Chart understanding data:
>>>>>
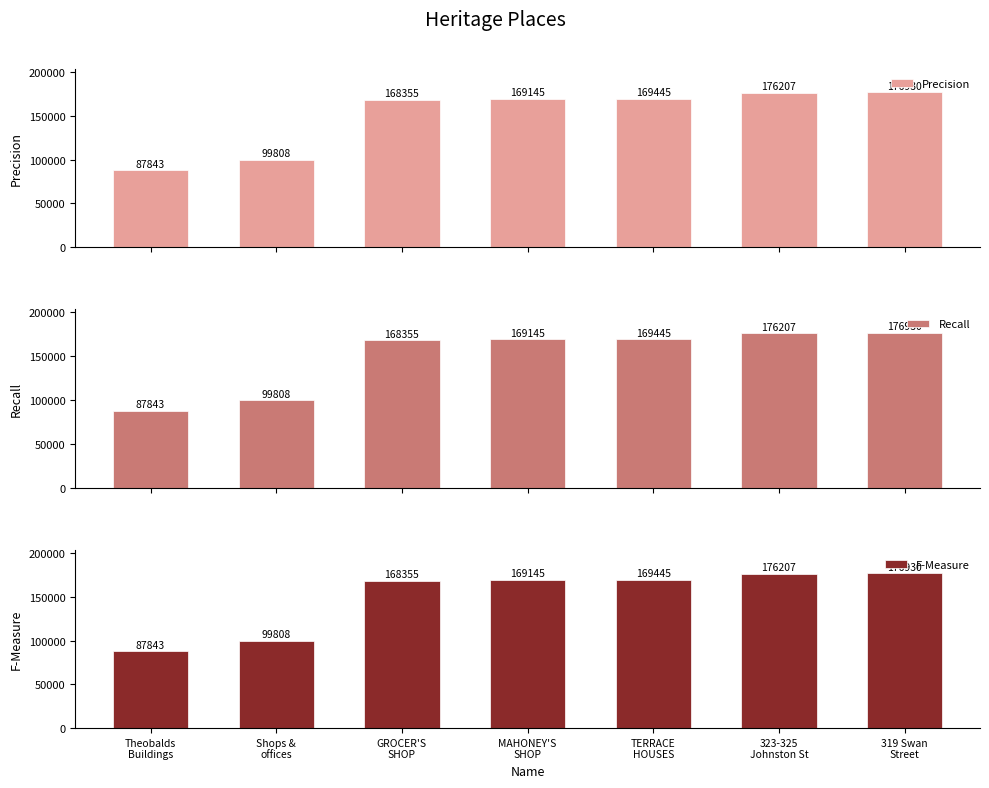

At which label is F-Measure closest to 132386?

Shops &
offices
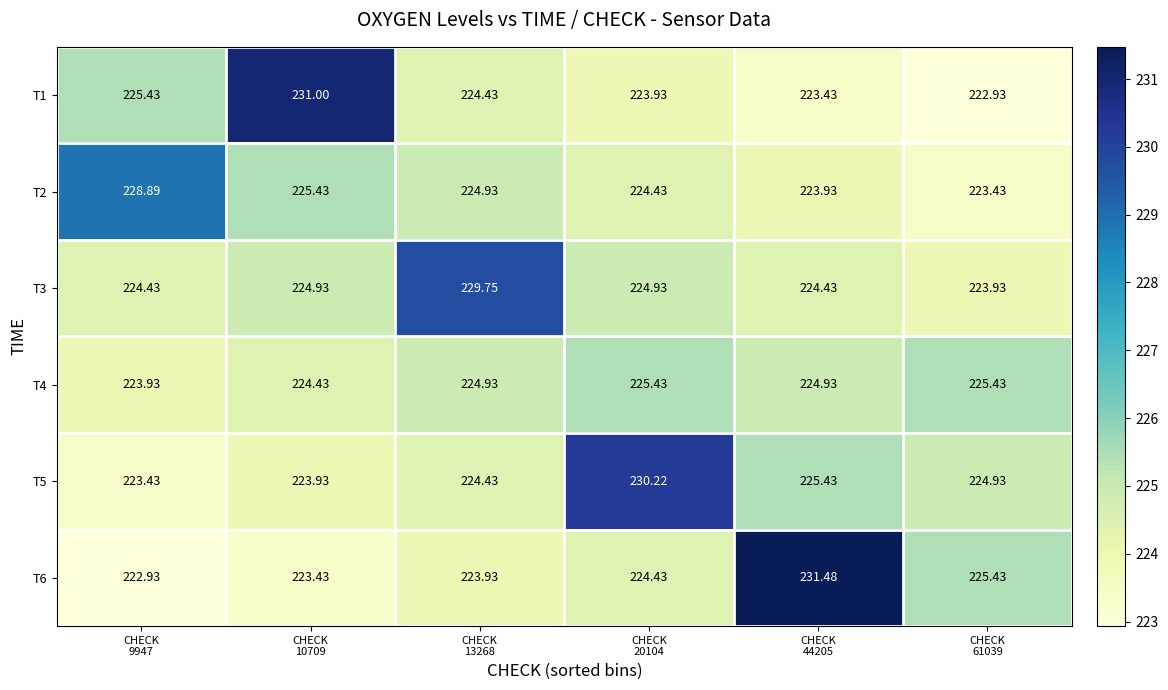

Reading left to right, what are all the values shown in this chart?

T1: CHECK
9947=225.4	CHECK
10709=231.0	CHECK
13268=224.4	CHECK
20104=223.9	CHECK
44205=223.4	CHECK
61039=222.9
T2: CHECK
9947=228.9	CHECK
10709=225.4	CHECK
13268=224.9	CHECK
20104=224.4	CHECK
44205=223.9	CHECK
61039=223.4
T3: CHECK
9947=224.4	CHECK
10709=224.9	CHECK
13268=229.8	CHECK
20104=224.9	CHECK
44205=224.4	CHECK
61039=223.9
T4: CHECK
9947=223.9	CHECK
10709=224.4	CHECK
13268=224.9	CHECK
20104=225.4	CHECK
44205=224.9	CHECK
61039=225.4
T5: CHECK
9947=223.4	CHECK
10709=223.9	CHECK
13268=224.4	CHECK
20104=230.2	CHECK
44205=225.4	CHECK
61039=224.9
T6: CHECK
9947=222.9	CHECK
10709=223.4	CHECK
13268=223.9	CHECK
20104=224.4	CHECK
44205=231.5	CHECK
61039=225.4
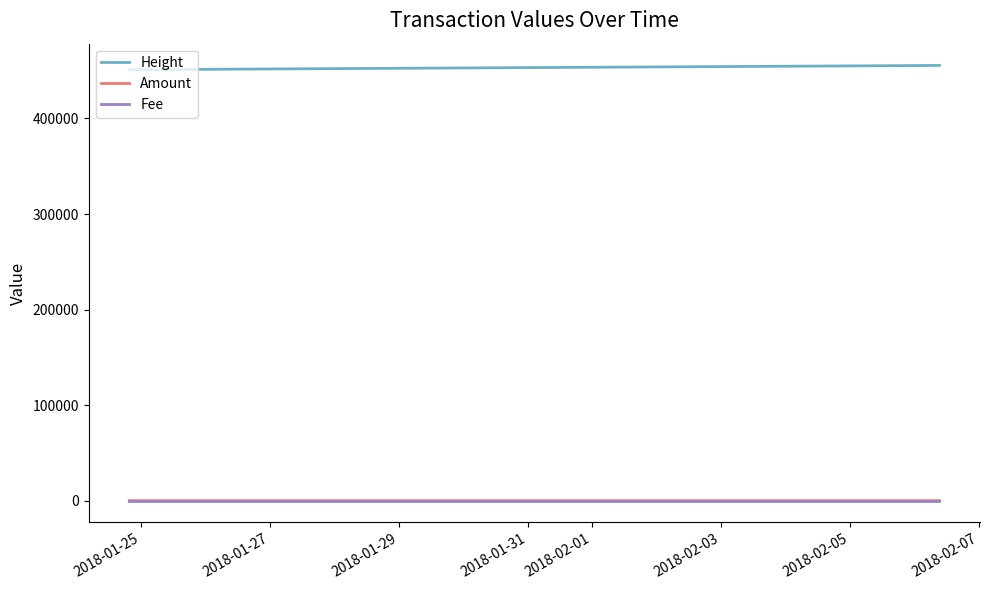

Which series has the largest total across all categories?

Height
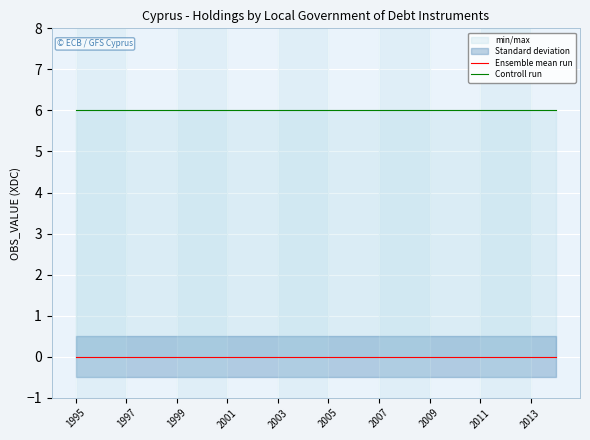

The value of Controll run at 13 is 6. True or false?

True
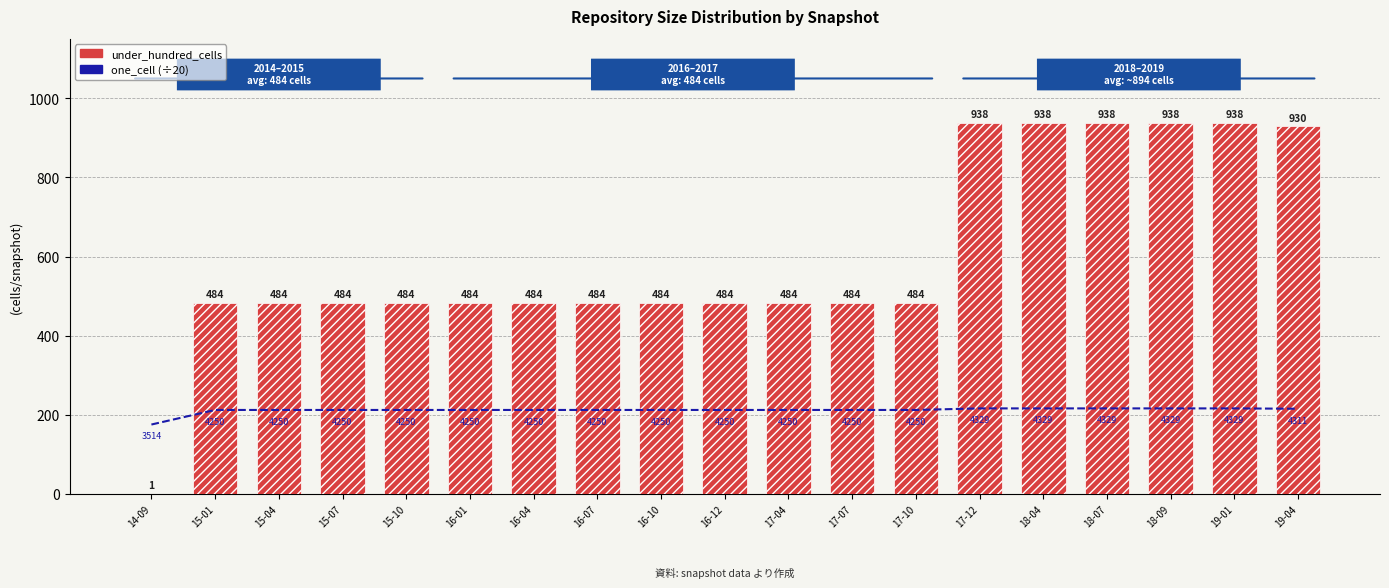

At which category is the sum across all series the highest?

17-12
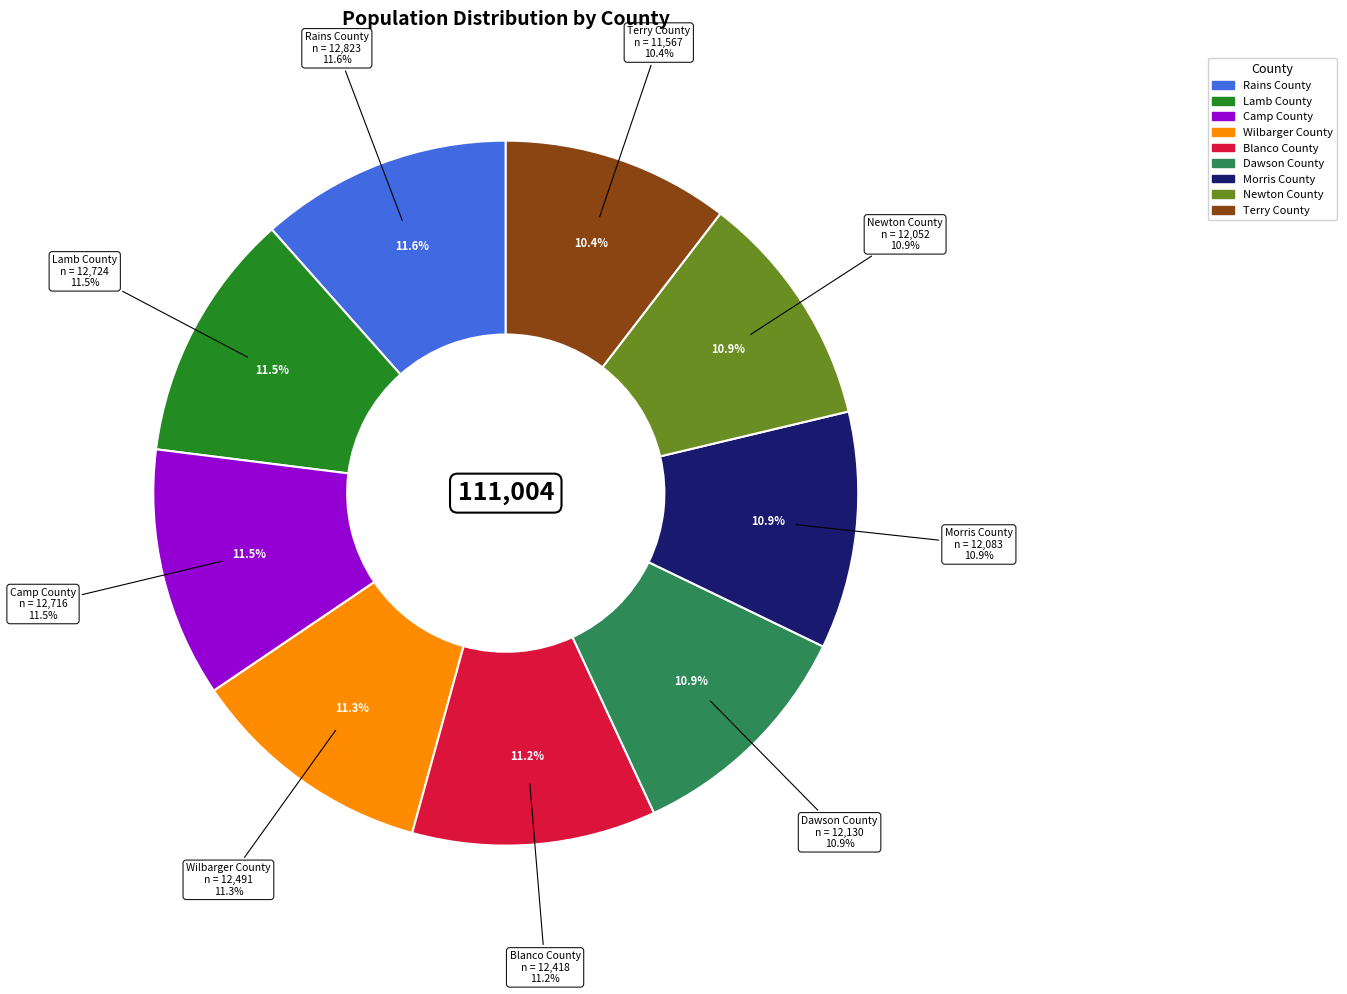

Does Dawson County represent more than half of the total?

No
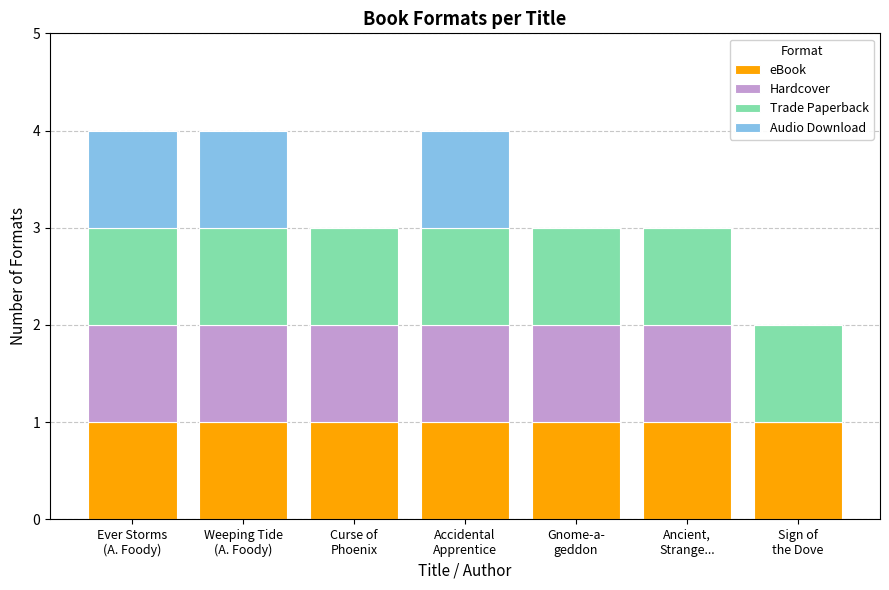

What is the highest value of the eBook series?

1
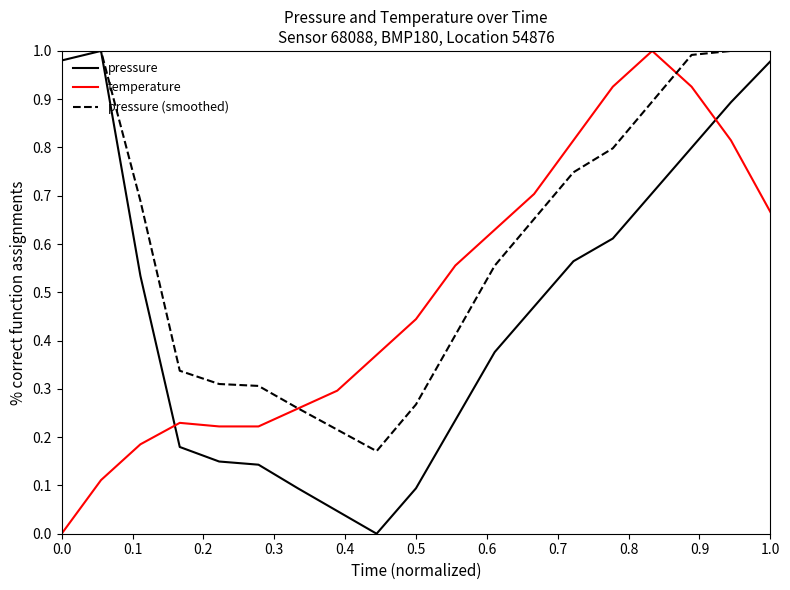

True or false: temperature and pressure (smoothed) cross at least once.

True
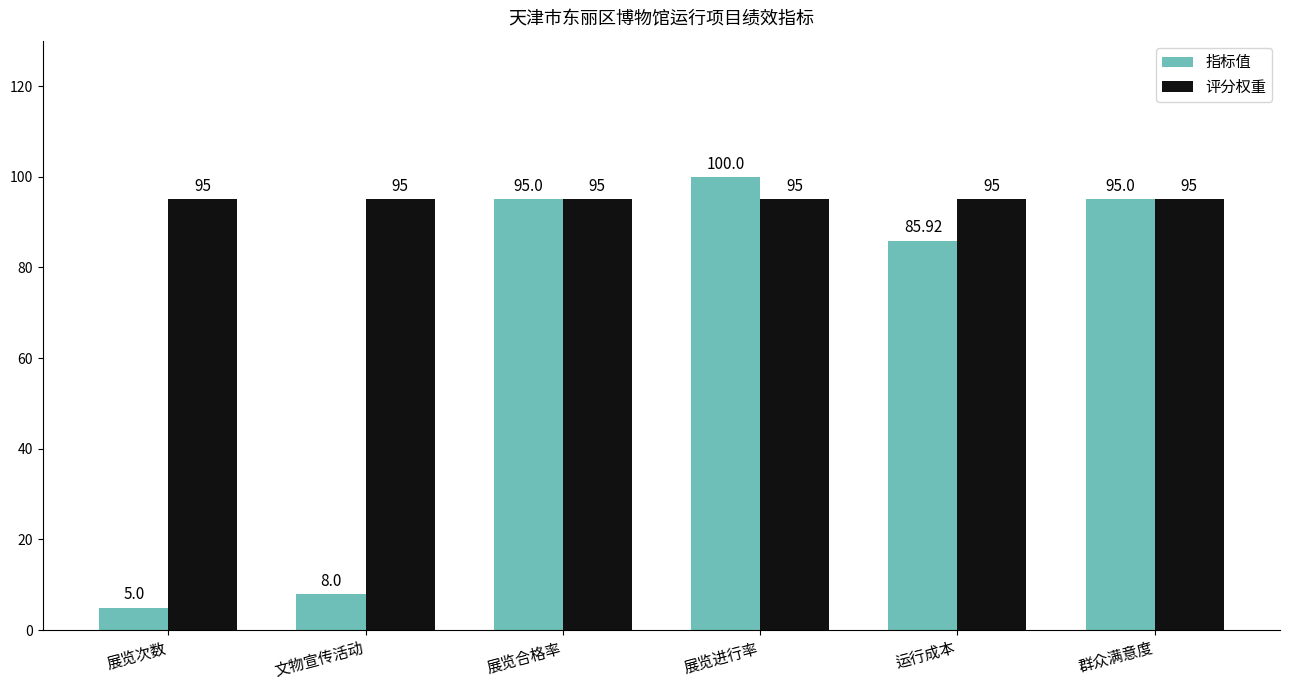

Is the value of 评分权重 at 展览进行率 greater than the value of 指标值 at 文物宣传活动?

Yes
<<<<<
● Request:
Please reproduce all of the rows above verbatim, omitting the pictures.

● Answer to the exercise:
At which label is F-Measure closest to 132386?

Shops &
offices

Reading left to right, what are all the values shown in this chart?

T1: CHECK
9947=225.4	CHECK
10709=231.0	CHECK
13268=224.4	CHECK
20104=223.9	CHECK
44205=223.4	CHECK
61039=222.9
T2: CHECK
9947=228.9	CHECK
10709=225.4	CHECK
13268=224.9	CHECK
20104=224.4	CHECK
44205=223.9	CHECK
61039=223.4
T3: CHECK
9947=224.4	CHECK
10709=224.9	CHECK
13268=229.8	CHECK
20104=224.9	CHECK
44205=224.4	CHECK
61039=223.9
T4: CHECK
9947=223.9	CHECK
10709=224.4	CHECK
13268=224.9	CHECK
20104=225.4	CHECK
44205=224.9	CHECK
61039=225.4
T5: CHECK
9947=223.4	CHECK
10709=223.9	CHECK
13268=224.4	CHECK
20104=230.2	CHECK
44205=225.4	CHECK
61039=224.9
T6: CHECK
9947=222.9	CHECK
10709=223.4	CHECK
13268=223.9	CHECK
20104=224.4	CHECK
44205=231.5	CHECK
61039=225.4

Which series has the largest total across all categories?

Height

The value of Controll run at 13 is 6. True or false?

True

At which category is the sum across all series the highest?

17-12

Does Dawson County represent more than half of the total?

No

What is the highest value of the eBook series?

1

True or false: temperature and pressure (smoothed) cross at least once.

True

Is the value of 评分权重 at 展览进行率 greater than the value of 指标值 at 文物宣传活动?

Yes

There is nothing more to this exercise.